When
people facing a common risk pool their resources, they create an accumulation of
funds from which individual losses can be paid. Such an arrangement transfers risk
from the individual to the group because the group shares the cost of the risk
among all of its members.
Insurance
can be said to be a device for transferring specified risks of individual
persons to an insurer. The insurer agrees, for consideration (usually payment
of a premium), to assume, to a specified extent, certain losses that may be suffered
by the insured.
Insurance
can also be referred to as a system to make large financial losses more
affordable by pooling the risks of many individuals and business entities and
transferring them to an insurance company or other large group in return for a
premium. Insurance is a business that guarantees the existence
of other businesses in every economy because they cover all their losses.
CHARACTERISTICS OF
AN INSURANCE TRANSACTION:
• Pooling of resources;
• Accumulation of funds;
• Distribution of funds to those who have losses;
• Transfer of risk from one person to the group; and
• Spread of
risk amongst all members of the group.
BENEFITS
OF INSURANCE:
Insurance
provides protection by reimbursing people when their
property
is damaged or they suffer some other loss.
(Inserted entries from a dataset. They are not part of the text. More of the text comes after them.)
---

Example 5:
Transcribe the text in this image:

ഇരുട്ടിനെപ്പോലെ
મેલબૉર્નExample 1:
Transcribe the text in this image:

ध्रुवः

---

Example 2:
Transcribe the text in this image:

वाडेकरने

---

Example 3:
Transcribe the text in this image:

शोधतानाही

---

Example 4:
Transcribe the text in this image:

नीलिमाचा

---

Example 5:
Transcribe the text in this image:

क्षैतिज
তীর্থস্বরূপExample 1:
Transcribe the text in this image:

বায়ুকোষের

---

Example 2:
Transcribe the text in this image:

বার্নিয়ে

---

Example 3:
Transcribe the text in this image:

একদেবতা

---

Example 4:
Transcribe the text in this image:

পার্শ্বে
Insurance helps individuals and business
owners resume their normal standard of living and operations.
1. PAYMENT OF LOSSES:
The
proceeds of an insurance policy benefit everyone by restoring the insured
person or organization to the same financial condition as before the loss and
preventing the loss from rippling out and affecting others negatively.
2. ECONOMIC GROWTH:
The
insurance industry plays an important role in the nation's economy. It is
second only to the commercial banking industry as a source of investment
funds because insurance companies invest the billions of the premium dollars
they receive annually in a wide range of investments.
Insurance
companies use premiums collected from policyholders to
• pay for
claims;
• pay for
cost of doing business; and
• build
cash reserves for future loss payments.
Cash
reserves are invested in federal and municipal bonds that are used to build roads,
schools and utilities. Reserves are also invested in commercial developments and
the stock market. These investments promote economic growth in communities and
support the insurance company’s requirement of maintaining sufficient capital reserves
to pay future losses and earn a profit.
3. LOSS PREVENTION:
Insurance also benefits society by encouraging activities and devices
that reduce the amount of losses and their economic impact.
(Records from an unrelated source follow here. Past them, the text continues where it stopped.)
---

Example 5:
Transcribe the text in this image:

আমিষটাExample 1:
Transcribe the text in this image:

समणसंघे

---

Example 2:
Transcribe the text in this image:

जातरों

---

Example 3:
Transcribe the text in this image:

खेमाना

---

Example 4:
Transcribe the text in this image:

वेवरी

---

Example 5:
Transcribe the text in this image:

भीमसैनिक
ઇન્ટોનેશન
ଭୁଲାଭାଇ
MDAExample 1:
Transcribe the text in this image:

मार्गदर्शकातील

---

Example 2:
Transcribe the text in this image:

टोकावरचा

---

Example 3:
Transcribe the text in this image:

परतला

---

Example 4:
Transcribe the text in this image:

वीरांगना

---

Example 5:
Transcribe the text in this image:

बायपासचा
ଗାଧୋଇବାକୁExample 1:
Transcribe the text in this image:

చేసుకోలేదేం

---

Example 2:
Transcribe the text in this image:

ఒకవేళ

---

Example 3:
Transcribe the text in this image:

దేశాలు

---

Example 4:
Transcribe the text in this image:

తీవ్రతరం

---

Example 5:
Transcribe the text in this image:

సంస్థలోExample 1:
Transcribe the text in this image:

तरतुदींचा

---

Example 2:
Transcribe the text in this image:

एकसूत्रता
Seat belts and other passive restraints in automobiles significantly
reduce the extent of injuries suffered by vehicle occupants involved in
auto accidents. Insurance companies were a major force behind
requiring seat belts as standard equipment in all vehicles.
4. CREDIT SUPPORT:
Banks and
credit institutions rely on insurance to make sure they can recover loans if
disaster occurs. Insurance allows borrowers to guarantee creditors that their investment
is protected against disasters.
Insurance
protects:
• The value of property from unforeseen disasters; and
• A client's ability to pay back loans if illness or premature death
occurs.
5. PEACE OF MIND:
It gives the insured rest of mind in
case of any losses. (Natural or unnatural).